§ **Written task**
Each record must be retyped word for word.

(Recorded data Opens)

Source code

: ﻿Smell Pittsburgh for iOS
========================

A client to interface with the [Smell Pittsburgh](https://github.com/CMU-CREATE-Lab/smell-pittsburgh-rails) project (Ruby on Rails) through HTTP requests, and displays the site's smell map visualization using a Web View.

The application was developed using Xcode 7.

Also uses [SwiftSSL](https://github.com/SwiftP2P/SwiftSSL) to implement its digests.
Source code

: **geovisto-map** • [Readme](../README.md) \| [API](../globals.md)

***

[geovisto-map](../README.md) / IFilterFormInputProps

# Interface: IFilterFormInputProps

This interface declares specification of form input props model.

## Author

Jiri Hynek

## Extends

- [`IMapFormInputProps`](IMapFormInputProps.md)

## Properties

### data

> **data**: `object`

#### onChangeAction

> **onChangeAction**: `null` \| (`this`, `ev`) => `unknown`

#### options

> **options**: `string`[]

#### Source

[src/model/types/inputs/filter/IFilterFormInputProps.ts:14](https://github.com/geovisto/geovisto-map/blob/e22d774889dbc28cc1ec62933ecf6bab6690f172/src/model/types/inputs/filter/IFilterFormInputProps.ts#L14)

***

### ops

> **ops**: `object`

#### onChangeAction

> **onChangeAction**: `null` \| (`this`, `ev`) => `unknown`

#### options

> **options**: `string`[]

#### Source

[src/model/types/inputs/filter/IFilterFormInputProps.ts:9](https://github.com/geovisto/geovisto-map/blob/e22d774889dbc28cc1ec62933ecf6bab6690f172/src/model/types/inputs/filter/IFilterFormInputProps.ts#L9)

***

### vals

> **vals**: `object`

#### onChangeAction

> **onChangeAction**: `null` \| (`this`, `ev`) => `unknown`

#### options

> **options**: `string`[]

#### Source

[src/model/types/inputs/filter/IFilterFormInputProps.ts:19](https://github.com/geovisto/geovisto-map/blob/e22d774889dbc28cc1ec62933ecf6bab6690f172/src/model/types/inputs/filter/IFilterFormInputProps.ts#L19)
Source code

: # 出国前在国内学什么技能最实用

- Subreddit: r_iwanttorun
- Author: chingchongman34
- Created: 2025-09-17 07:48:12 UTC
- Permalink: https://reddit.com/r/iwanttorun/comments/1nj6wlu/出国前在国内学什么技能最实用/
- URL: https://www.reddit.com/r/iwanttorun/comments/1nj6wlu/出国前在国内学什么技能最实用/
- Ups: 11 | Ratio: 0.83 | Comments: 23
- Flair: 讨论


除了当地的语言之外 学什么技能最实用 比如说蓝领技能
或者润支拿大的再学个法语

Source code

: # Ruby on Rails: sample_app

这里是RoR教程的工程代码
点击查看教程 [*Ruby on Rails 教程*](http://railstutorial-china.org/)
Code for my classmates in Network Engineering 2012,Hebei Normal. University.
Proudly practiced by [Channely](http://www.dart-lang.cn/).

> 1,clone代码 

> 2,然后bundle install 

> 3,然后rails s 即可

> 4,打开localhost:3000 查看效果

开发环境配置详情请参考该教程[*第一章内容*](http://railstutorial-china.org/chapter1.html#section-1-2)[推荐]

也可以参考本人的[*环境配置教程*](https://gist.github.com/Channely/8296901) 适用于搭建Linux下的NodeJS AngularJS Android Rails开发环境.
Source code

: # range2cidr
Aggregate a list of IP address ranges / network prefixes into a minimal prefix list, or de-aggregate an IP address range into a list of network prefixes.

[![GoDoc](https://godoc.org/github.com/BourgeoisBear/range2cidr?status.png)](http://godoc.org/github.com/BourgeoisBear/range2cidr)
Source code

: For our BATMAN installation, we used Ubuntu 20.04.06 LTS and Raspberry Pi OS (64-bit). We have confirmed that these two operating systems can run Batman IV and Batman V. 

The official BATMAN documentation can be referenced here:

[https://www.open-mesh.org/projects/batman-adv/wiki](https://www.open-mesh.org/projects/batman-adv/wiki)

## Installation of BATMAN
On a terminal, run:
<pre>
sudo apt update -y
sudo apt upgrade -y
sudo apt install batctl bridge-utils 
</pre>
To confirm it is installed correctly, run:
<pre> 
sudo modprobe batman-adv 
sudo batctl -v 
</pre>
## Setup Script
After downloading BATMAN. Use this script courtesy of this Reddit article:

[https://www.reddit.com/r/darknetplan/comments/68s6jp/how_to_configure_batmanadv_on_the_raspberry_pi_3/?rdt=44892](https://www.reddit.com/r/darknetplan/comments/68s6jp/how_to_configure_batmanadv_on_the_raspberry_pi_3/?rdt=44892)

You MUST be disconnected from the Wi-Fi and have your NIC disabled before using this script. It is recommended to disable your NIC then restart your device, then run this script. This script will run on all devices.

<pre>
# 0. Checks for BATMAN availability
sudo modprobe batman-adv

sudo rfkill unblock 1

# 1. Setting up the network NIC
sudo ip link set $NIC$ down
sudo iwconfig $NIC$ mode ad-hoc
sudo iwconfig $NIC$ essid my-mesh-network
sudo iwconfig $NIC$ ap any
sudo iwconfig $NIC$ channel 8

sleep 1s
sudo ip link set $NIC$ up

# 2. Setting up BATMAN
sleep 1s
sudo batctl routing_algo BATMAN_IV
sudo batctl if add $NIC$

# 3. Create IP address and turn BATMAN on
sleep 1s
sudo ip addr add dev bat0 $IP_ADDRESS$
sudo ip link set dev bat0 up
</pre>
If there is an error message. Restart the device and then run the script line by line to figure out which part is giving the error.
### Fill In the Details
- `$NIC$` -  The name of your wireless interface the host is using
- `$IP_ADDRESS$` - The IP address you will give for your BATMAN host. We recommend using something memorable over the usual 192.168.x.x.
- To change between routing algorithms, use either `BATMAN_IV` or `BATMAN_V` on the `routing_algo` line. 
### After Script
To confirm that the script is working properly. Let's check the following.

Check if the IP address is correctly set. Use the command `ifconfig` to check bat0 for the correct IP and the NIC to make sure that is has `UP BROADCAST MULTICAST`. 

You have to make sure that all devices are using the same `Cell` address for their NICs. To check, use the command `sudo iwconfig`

(Recorded data Closes)

§ **Solution for this exercise**
Source code

: ﻿Smell Pittsburgh for iOS
========================

A client to interface with the [Smell Pittsburgh](https://github.com/CMU-CREATE-Lab/smell-pittsburgh-rails) project (Ruby on Rails) through HTTP requests, and displays the site's smell map visualization using a Web View.

The application was developed using Xcode 7.

Also uses [SwiftSSL](https://github.com/SwiftP2P/SwiftSSL) to implement its digests.
Source code

: **geovisto-map** • [Readme](../README.md) \| [API](../globals.md)

***

[geovisto-map](../README.md) / IFilterFormInputProps

# Interface: IFilterFormInputProps

This interface declares specification of form input props model.

## Author

Jiri Hynek

## Extends

- [`IMapFormInputProps`](IMapFormInputProps.md)

## Properties

### data

> **data**: `object`

#### onChangeAction

> **onChangeAction**: `null` \| (`this`, `ev`) => `unknown`

#### options

> **options**: `string`[]

#### Source

[src/model/types/inputs/filter/IFilterFormInputProps.ts:14](https://github.com/geovisto/geovisto-map/blob/e22d774889dbc28cc1ec62933ecf6bab6690f172/src/model/types/inputs/filter/IFilterFormInputProps.ts#L14)

***

### ops

> **ops**: `object`

#### onChangeAction

> **onChangeAction**: `null` \| (`this`, `ev`) => `unknown`

#### options

> **options**: `string`[]

#### Source

[src/model/types/inputs/filter/IFilterFormInputProps.ts:9](https://github.com/geovisto/geovisto-map/blob/e22d774889dbc28cc1ec62933ecf6bab6690f172/src/model/types/inputs/filter/IFilterFormInputProps.ts#L9)

***

### vals

> **vals**: `object`

#### onChangeAction

> **onChangeAction**: `null` \| (`this`, `ev`) => `unknown`

#### options

> **options**: `string`[]

#### Source

[src/model/types/inputs/filter/IFilterFormInputProps.ts:19](https://github.com/geovisto/geovisto-map/blob/e22d774889dbc28cc1ec62933ecf6bab6690f172/src/model/types/inputs/filter/IFilterFormInputProps.ts#L19)
Source code

: # 出国前在国内学什么技能最实用

- Subreddit: r_iwanttorun
- Author: chingchongman34
- Created: 2025-09-17 07:48:12 UTC
- Permalink: https://reddit.com/r/iwanttorun/comments/1nj6wlu/出国前在国内学什么技能最实用/
- URL: https://www.reddit.com/r/iwanttorun/comments/1nj6wlu/出国前在国内学什么技能最实用/
- Ups: 11 | Ratio: 0.83 | Comments: 23
- Flair: 讨论


除了当地的语言之外 学什么技能最实用 比如说蓝领技能
或者润支拿大的再学个法语

Source code

: # Ruby on Rails: sample_app

这里是RoR教程的工程代码
点击查看教程 [*Ruby on Rails 教程*](http://railstutorial-china.org/)
Code for my classmates in Network Engineering 2012,Hebei Normal. University.
Proudly practiced by [Channely](http://www.dart-lang.cn/).

> 1,clone代码 

> 2,然后bundle install 

> 3,然后rails s 即可

> 4,打开localhost:3000 查看效果

开发环境配置详情请参考该教程[*第一章内容*](http://railstutorial-china.org/chapter1.html#section-1-2)[推荐]

也可以参考本人的[*环境配置教程*](https://gist.github.com/Channely/8296901) 适用于搭建Linux下的NodeJS AngularJS Android Rails开发环境.
Source code

: # range2cidr
Aggregate a list of IP address ranges / network prefixes into a minimal prefix list, or de-aggregate an IP address range into a list of network prefixes.

[![GoDoc](https://godoc.org/github.com/BourgeoisBear/range2cidr?status.png)](http://godoc.org/github.com/BourgeoisBear/range2cidr)
Source code

: For our BATMAN installation, we used Ubuntu 20.04.06 LTS and Raspberry Pi OS (64-bit). We have confirmed that these two operating systems can run Batman IV and Batman V. 

The official BATMAN documentation can be referenced here:

[https://www.open-mesh.org/projects/batman-adv/wiki](https://www.open-mesh.org/projects/batman-adv/wiki)

## Installation of BATMAN
On a terminal, run:
<pre>
sudo apt update -y
sudo apt upgrade -y
sudo apt install batctl bridge-utils 
</pre>
To confirm it is installed correctly, run:
<pre> 
sudo modprobe batman-adv 
sudo batctl -v 
</pre>
## Setup Script
After downloading BATMAN. Use this script courtesy of this Reddit article:

[https://www.reddit.com/r/darknetplan/comments/68s6jp/how_to_configure_batmanadv_on_the_raspberry_pi_3/?rdt=44892](https://www.reddit.com/r/darknetplan/comments/68s6jp/how_to_configure_batmanadv_on_the_raspberry_pi_3/?rdt=44892)

You MUST be disconnected from the Wi-Fi and have your NIC disabled before using this script. It is recommended to disable your NIC then restart your device, then run this script. This script will run on all devices.

<pre>
# 0. Checks for BATMAN availability
sudo modprobe batman-adv

sudo rfkill unblock 1

# 1. Setting up the network NIC
sudo ip link set $NIC$ down
sudo iwconfig $NIC$ mode ad-hoc
sudo iwconfig $NIC$ essid my-mesh-network
sudo iwconfig $NIC$ ap any
sudo iwconfig $NIC$ channel 8

sleep 1s
sudo ip link set $NIC$ up

# 2. Setting up BATMAN
sleep 1s
sudo batctl routing_algo BATMAN_IV
sudo batctl if add $NIC$

# 3. Create IP address and turn BATMAN on
sleep 1s
sudo ip addr add dev bat0 $IP_ADDRESS$
sudo ip link set dev bat0 up
</pre>
If there is an error message. Restart the device and then run the script line by line to figure out which part is giving the error.
### Fill In the Details
- `$NIC$` -  The name of your wireless interface the host is using
- `$IP_ADDRESS$` - The IP address you will give for your BATMAN host. We recommend using something memorable over the usual 192.168.x.x.
- To change between routing algorithms, use either `BATMAN_IV` or `BATMAN_V` on the `routing_algo` line. 
### After Script
To confirm that the script is working properly. Let's check the following.

Check if the IP address is correctly set. Use the command `ifconfig` to check bat0 for the correct IP and the NIC to make sure that is has `UP BROADCAST MULTICAST`. 

You have to make sure that all devices are using the same `Cell` address for their NICs. To check, use the command `sudo iwconfig`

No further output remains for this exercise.